Jobs ▸
1/ In the forum thread, begin at the words "12and that you, O" and stop after "detailed copyright information.". Rewrite that stretch with "reward" changed to "repay".
2/ Copy out the rows exactly, beginning at the first row and stopping after the row that contains "List each element's".

I don't mean God as in he doesn't exist I mean where is the God love that these people claim to have. My pastor almost had a heart attack when I told her I was going to the pub with my male friend with his boyfriend.

Am bi and my friend thinks its a phase......as if.


Posted

Liz,

Life isn't fair, and most people are hypocrites including institutions called churches are included in that.

I think that is one of the very many reasons Jesus had Judas as one of his disciples, to help us to know and understand what the Psalmist meant when he wrote this for us:

Psalm 62 &gt&gt
New International Version 1984

Psalm 62

For the director of music. For Jeduthun. A psalm of David.

1My soul finds rest in God alone;

my salvation comes from him.

2He alone is my rock and my salvation;

he is my fortress, I will never be shaken.

3How long will you assault a man?

Would all of you throw him down—

this leaning wall, this tottering fence?

4They fully intend to topple him

from his lofty place;

they take delight in lies.

With their mouths they bless,

but in their hearts they curse. Selah

5Find rest, O my soul, in God alone;

my hope comes from him.

6He alone is my rock and my salvation;

he is my fortress, I will not be shaken.

7My salvation and my honor depend on Goda;

he is my mighty rock, my refuge.

8Trust in him at all times, O people;

pour out your hearts to him,

for God is our refuge. Selah

9Lowborn men are but a breath,

the highborn are but a lie;

if weighed on a balance, they are nothing;

together they are only a breath.

10Do not trust in extortion

or take pride in stolen goods;

though your riches increase,

do not set your heart on them.

11One thing God has spoken,

two things have I heard:

that you, O God, are strong,

12and that you, O Lord, are loving.

Surely you will reward each person

according to what he has done.

Footnotes:
a 7 Or / God Most High is my salvation and my honor
&gtTHE HOLY BIBLE, NEW INTERNATIONAL VERSION®, NIV®
Copyright © 1973, 1978, 1984 by Biblica.
Used by permission. All rights reserved worldwide.
See detailed copyright information.


Liz_Duffy
Posted

Thanks, am just really angry at the thought of hard work for others in a relationship and they forget me.


Posted

LOL! I totally understand, Our Lord Jesus has the same probelm, so you are in good company!++++++++++++++++


Liz_Duffy
Posted

I can see


Posted

Hi Liz, I had a similar problem. I always used to go to church but really was never accepted, only marginalised. When I finally left, no one contacted me- just the youth pastor- no one else did. I did not hide my identity- I am transgender but I left as I was never allowed to be a part of it. Things changed for me when I read a book called "The Ragamuffin Gospel" by Brennan Manning- it changed my life. He really understands all about grace. Here are some quotes from the book.

Recorded information ▸

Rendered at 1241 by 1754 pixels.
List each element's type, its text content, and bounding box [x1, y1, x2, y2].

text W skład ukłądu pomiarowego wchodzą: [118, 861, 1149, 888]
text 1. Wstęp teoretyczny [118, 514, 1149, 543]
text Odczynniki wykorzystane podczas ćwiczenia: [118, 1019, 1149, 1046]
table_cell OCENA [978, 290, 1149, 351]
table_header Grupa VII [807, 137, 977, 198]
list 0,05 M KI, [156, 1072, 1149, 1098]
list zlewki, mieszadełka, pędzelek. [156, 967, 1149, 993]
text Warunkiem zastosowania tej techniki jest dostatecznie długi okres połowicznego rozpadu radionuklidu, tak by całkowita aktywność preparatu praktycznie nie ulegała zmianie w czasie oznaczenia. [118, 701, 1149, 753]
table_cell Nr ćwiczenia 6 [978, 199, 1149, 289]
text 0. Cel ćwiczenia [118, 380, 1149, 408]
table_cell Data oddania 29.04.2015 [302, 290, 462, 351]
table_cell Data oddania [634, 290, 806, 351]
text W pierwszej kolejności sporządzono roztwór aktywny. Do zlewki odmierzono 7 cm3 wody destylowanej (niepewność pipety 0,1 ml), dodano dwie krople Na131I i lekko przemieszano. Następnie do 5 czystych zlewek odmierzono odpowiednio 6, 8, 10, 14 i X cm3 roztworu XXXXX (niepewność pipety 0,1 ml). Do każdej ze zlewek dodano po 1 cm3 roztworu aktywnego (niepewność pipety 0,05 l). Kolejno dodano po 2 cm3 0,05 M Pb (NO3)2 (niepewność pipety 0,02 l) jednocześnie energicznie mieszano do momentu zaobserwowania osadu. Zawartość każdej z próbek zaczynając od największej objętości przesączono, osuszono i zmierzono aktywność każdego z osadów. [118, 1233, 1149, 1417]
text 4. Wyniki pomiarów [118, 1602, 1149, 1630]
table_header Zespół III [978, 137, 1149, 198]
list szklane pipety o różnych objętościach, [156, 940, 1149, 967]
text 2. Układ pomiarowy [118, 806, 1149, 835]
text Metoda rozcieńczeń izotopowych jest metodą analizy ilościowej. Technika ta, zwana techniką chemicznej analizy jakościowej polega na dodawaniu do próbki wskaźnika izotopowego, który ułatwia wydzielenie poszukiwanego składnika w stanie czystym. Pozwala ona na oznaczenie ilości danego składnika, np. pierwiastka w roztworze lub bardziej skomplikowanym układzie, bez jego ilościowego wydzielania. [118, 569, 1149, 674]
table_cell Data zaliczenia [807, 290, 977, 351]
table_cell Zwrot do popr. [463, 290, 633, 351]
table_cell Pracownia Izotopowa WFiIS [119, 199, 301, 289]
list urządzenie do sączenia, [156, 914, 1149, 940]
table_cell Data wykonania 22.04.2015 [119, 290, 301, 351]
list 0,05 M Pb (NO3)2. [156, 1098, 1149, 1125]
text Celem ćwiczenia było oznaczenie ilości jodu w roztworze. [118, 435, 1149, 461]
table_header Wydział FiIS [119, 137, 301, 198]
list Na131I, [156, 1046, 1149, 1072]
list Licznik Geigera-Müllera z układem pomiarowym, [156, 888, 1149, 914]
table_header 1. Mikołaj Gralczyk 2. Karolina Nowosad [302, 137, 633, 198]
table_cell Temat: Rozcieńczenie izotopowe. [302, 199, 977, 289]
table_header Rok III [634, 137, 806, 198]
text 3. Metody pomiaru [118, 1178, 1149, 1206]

Full solutions ▸
1/
12and that you, O Lord, are loving.

Surely you will repay each person

according to what he has done.

Footnotes:
a 7 Or / God Most High is my salvation and my honor
&gtTHE HOLY BIBLE, NEW INTERNATIONAL VERSION®, NIV®
Copyright © 1973, 1978, 1984 by Biblica.
Used by permission. All rights reserved worldwide.
See detailed copyright information.

2/
Rendered at 1241 by 1754 pixels.
List each element's type, its text content, and bounding box [x1, y1, x2, y2].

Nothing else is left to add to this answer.